Written task
Please pull out each line of the listing below that contains the word "number".

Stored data
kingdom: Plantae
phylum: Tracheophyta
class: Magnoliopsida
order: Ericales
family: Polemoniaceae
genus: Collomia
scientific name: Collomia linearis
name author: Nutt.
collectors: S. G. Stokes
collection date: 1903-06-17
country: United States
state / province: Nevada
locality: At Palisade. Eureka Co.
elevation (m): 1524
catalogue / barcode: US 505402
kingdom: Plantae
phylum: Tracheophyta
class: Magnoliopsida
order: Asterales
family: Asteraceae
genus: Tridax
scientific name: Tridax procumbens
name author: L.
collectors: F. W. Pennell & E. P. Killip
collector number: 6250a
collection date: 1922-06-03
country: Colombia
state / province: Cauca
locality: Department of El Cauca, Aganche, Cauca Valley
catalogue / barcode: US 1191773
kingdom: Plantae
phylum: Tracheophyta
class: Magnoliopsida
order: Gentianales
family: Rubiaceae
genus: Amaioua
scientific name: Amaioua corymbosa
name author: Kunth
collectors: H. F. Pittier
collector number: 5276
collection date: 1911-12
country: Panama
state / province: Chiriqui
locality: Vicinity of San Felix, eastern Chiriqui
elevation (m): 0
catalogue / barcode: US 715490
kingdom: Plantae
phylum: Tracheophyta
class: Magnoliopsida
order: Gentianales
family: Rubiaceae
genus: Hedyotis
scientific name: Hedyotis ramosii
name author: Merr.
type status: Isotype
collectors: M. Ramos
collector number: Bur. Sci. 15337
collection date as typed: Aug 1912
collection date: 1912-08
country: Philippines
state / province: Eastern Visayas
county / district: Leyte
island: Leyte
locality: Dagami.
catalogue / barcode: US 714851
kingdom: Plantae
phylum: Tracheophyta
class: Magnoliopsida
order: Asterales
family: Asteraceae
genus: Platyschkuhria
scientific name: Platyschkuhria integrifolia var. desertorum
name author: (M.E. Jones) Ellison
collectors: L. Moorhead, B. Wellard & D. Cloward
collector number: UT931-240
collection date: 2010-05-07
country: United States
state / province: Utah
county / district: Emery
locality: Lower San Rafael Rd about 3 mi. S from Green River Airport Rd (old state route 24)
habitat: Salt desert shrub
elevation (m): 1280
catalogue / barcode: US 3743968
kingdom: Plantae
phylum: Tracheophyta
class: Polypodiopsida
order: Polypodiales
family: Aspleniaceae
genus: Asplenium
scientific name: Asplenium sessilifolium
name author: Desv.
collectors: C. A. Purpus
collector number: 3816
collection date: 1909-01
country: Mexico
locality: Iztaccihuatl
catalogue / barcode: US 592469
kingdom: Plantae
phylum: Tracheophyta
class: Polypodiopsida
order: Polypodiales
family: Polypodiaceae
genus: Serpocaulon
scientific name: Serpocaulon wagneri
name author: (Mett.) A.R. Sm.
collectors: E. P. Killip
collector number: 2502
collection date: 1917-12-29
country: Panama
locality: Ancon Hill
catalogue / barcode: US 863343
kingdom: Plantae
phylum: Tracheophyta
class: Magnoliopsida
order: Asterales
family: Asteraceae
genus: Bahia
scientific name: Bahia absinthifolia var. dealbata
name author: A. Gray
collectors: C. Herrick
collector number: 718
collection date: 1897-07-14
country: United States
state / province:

The completed task
collector number: 6250a
collector number: 5276
collector number: Bur. Sci. 15337
collector number: UT931-240
collector number: 3816
collector number: 2502
collector number: 718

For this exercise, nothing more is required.